In case your financial institution isn’t restoring the funds, then CFPB has advice for you that may help.
How to protect your coronavirus stimulus check
Those with overdrawn accounts will be worried that private debt collectors could seize their stimulus checks before it even reaches them. As per CFPB, the best thing that these people can do is to call their bank or credit union and ask for a temporary credit. However, before taking the temporary credit, you should get all information on how it works.
For instance, CFPB advises users to call banks and ask for a refund or credit for the stimulus amount the bank withheld. If the bank agrees, the users should get clarity on the credit, such as when it needs to be paid back, how much penalty will be charged if the user is unable to pay it back and more.

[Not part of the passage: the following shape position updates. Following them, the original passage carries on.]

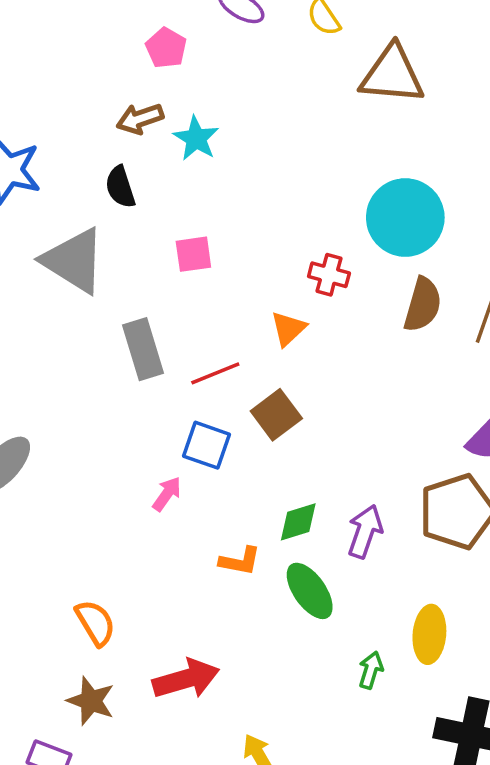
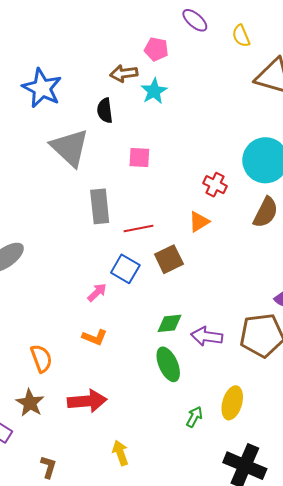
pink pentagon: (166, 48) -> (156, 49), moved, turned -30
orange triangle: (288, 329) -> (199, 222), moved
purple arrow: (365, 531) -> (207, 336), turned -112
orange L-shape: (240, 561) -> (95, 337), moved

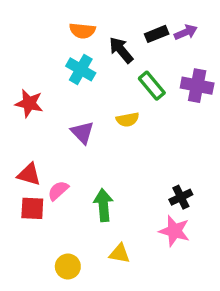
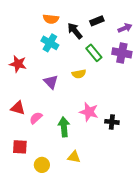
purple arrow: (186, 32) -> (125, 28), moved
black cross: (181, 197) -> (112, 122), turned 32
red square: (32, 208) -> (20, 147), moved
pink star: (174, 231) -> (89, 112), moved

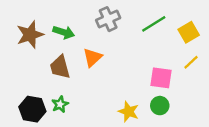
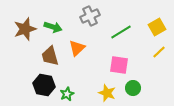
green line: (154, 24) -> (121, 32), moved
pink square: (161, 78) -> (119, 65), moved
green star: (60, 104) -> (67, 94), moved
black hexagon: (32, 109) -> (44, 85), moved

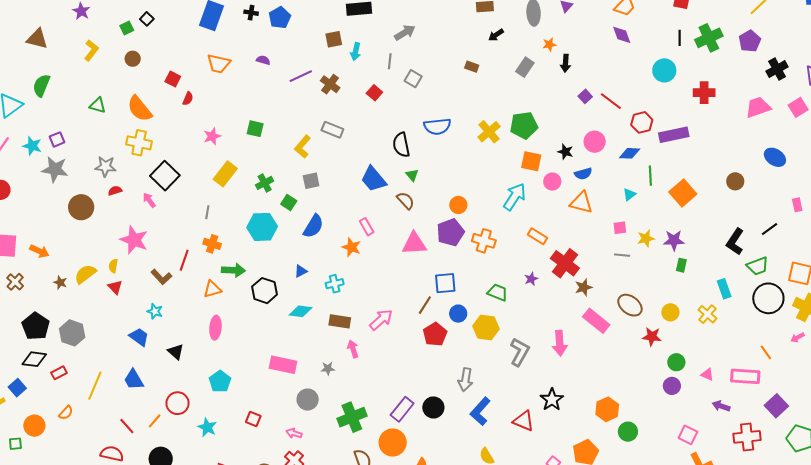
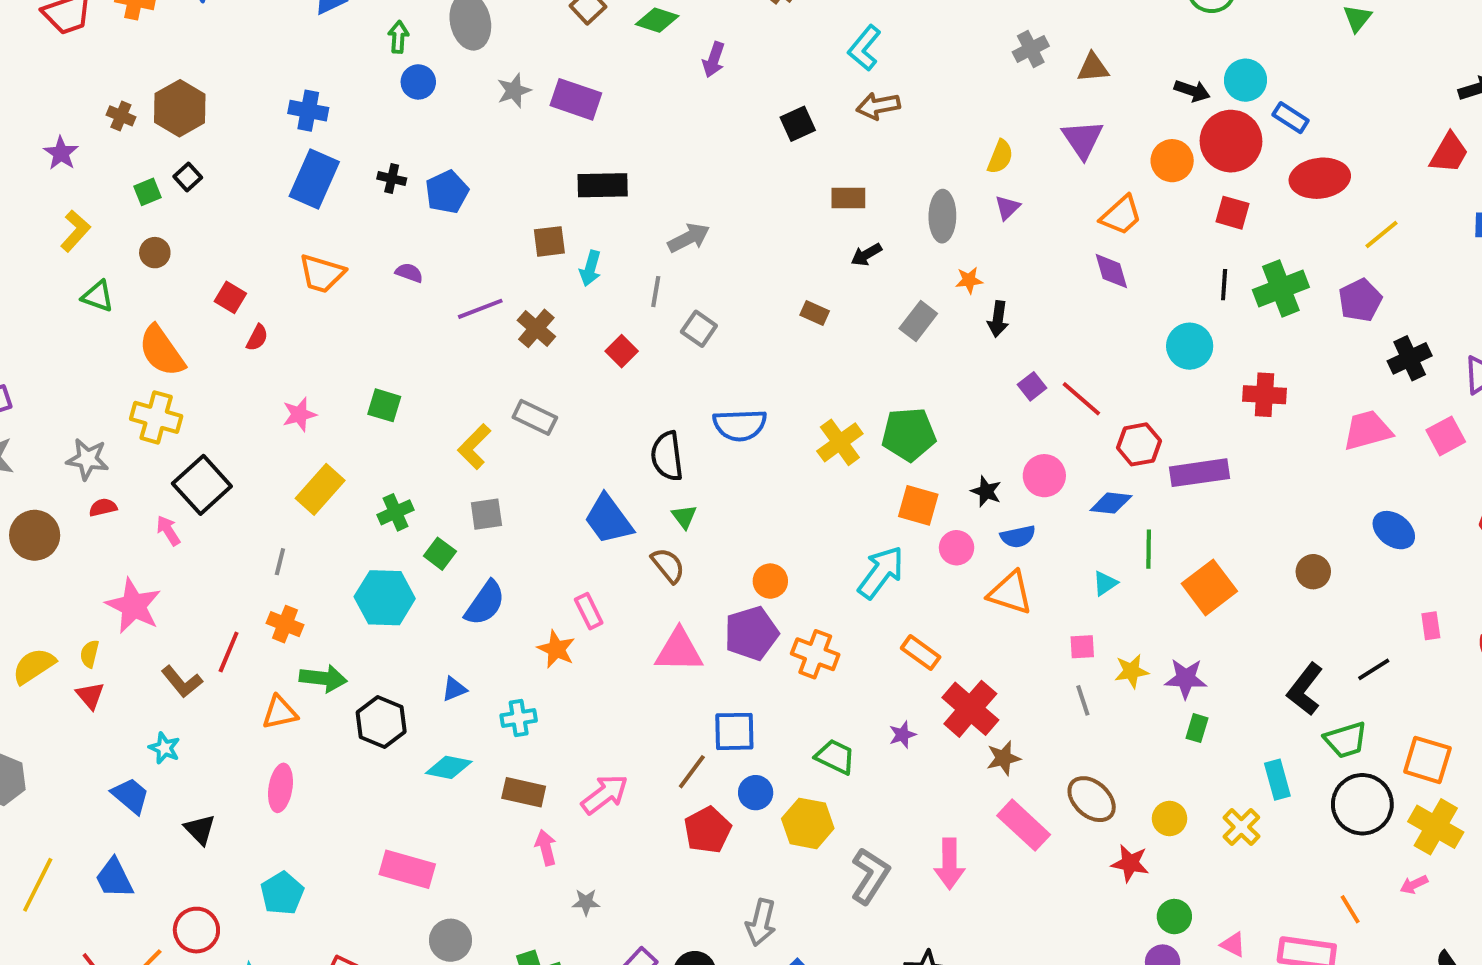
green triangle: (98, 105) -> (98, 296), moved
gray line: (622, 255) -> (1083, 700), turned 63
gray star: (328, 368) -> (586, 902), moved

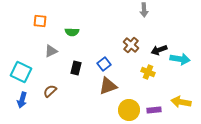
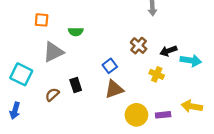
gray triangle: (51, 51) -> (53, 52), size x1.5
black rectangle: (76, 68) -> (76, 85), moved, turned -32
blue arrow: (22, 100) -> (15, 111), moved

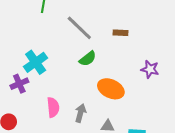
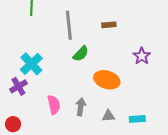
gray line: (79, 28) -> (69, 25), turned 48
purple star: (150, 69) -> (142, 56), turned 30

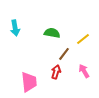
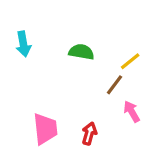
brown line: (64, 54) -> (114, 85), moved
red arrow: (56, 72) -> (89, 133), moved

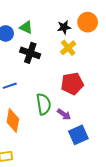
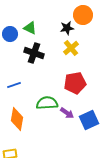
orange circle: (88, 22) -> (83, 15), moved
green semicircle: (44, 104) -> (47, 103), turned -85
blue square: (78, 135) -> (89, 120), moved

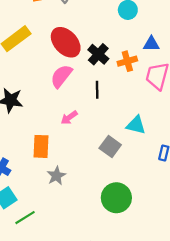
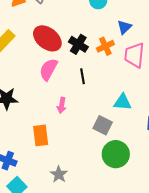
blue triangle: (151, 44) -> (124, 27), turned -35
pink arrow: (69, 118) -> (62, 105), turned -35
gray star: (56, 176) -> (59, 174), moved
green circle: (116, 198) -> (116, 154), moved

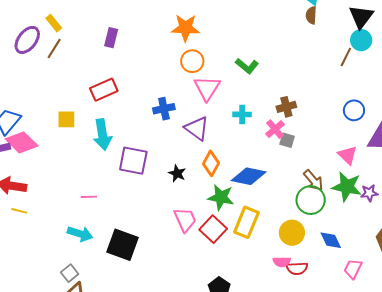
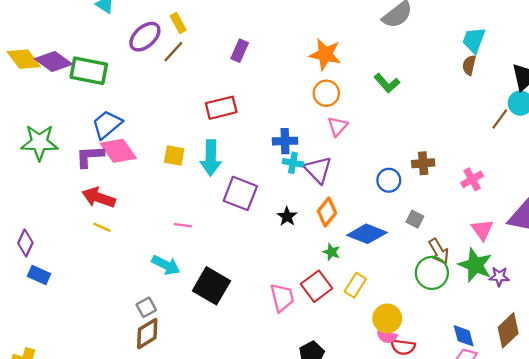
green L-shape: (247, 66) -> (387, 83), moved
pink triangle: (207, 88) -> (338, 126), size x0.7
blue circle: (354, 110) -> (389, 180), moved
cyan cross: (242, 114) -> (293, 163), moved
yellow square: (66, 119) -> (174, 156), moved
pink cross: (275, 129) -> (472, 179), moved
gray square: (287, 140) -> (415, 219), moved
green star: (221, 197) -> (331, 252), size x0.6
pink trapezoid: (185, 220) -> (282, 298), moved
yellow rectangle: (246, 222) -> (355, 285), size x0.7
yellow circle: (292, 233) -> (387, 318), moved
blue diamond: (331, 240) -> (464, 336), moved

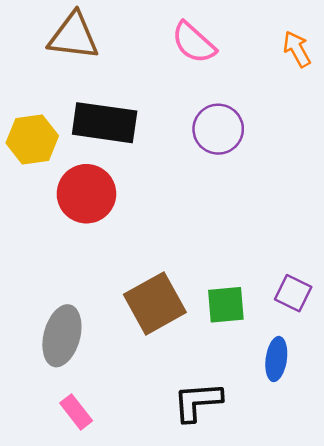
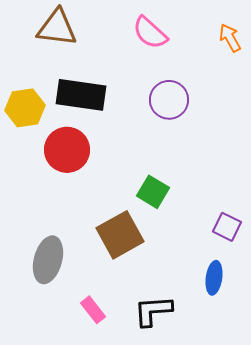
green square: (226, 305) -> (153, 192), moved, turned 36
pink rectangle: (76, 412) -> (93, 310), moved

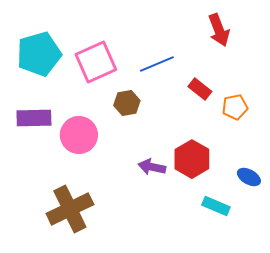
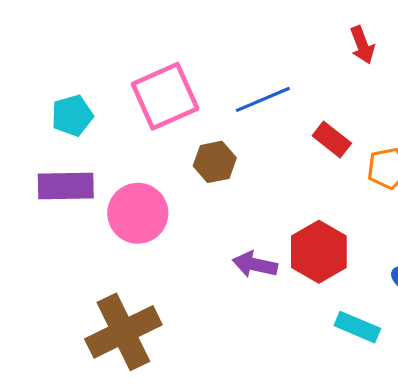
red arrow: (219, 30) -> (362, 45), size x0.7
cyan pentagon: (39, 54) -> (72, 115), moved, size x0.6

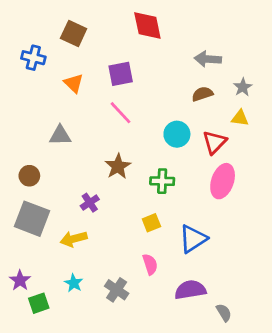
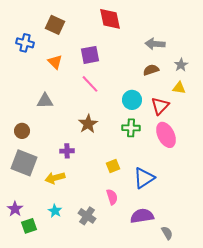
green cross: (162, 181) -> (131, 128), moved
pink ellipse: (223, 181) -> (166, 135), turned -45
purple cross: (90, 203) -> (67, 151), turned 32

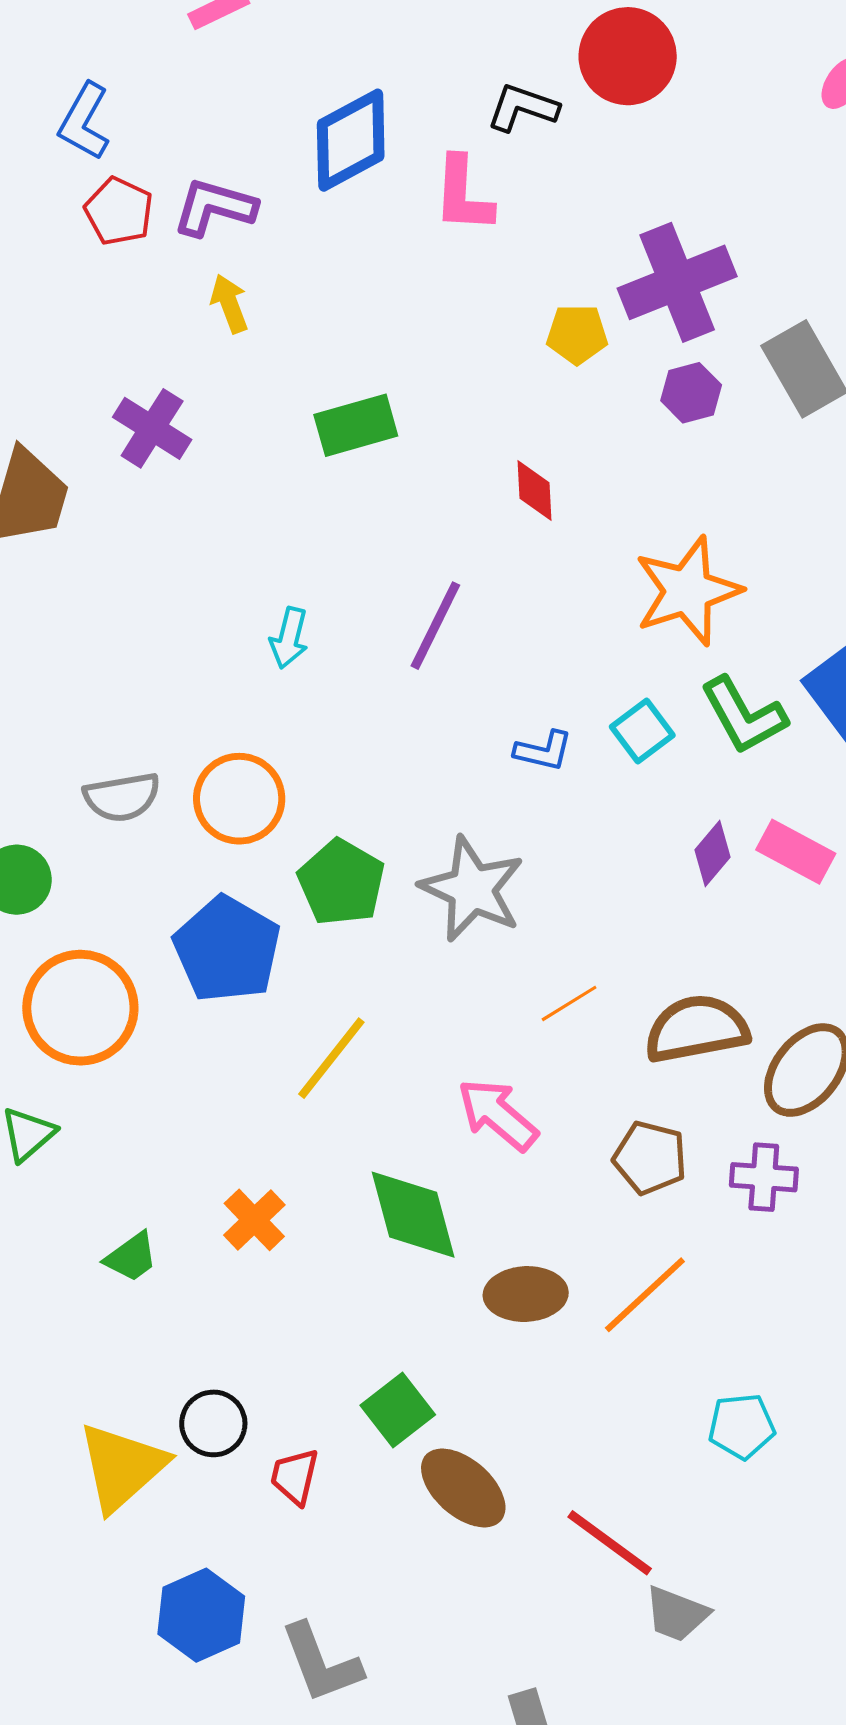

“Each financial institution has its own policies, but many are willing to work with customers who have been financially impacted by COVID-19,” the CFPB says.
This means, if you are concerned that your bank might garnish some or all of your stimulus check, then calling your bank may solve your problem.
Additionally, some states are also working to shield your latest stimulus checks from private debt collectors. Maryland, New Jersey, Washington, Massachusetts, Nebraska and New York are working on getting residents full access to their stimulus checks.
So, if a debt collector lays a hand on your stimulus payment, it is recommended that you first seek legal advice. The advisor will inform you on the best available protection in place.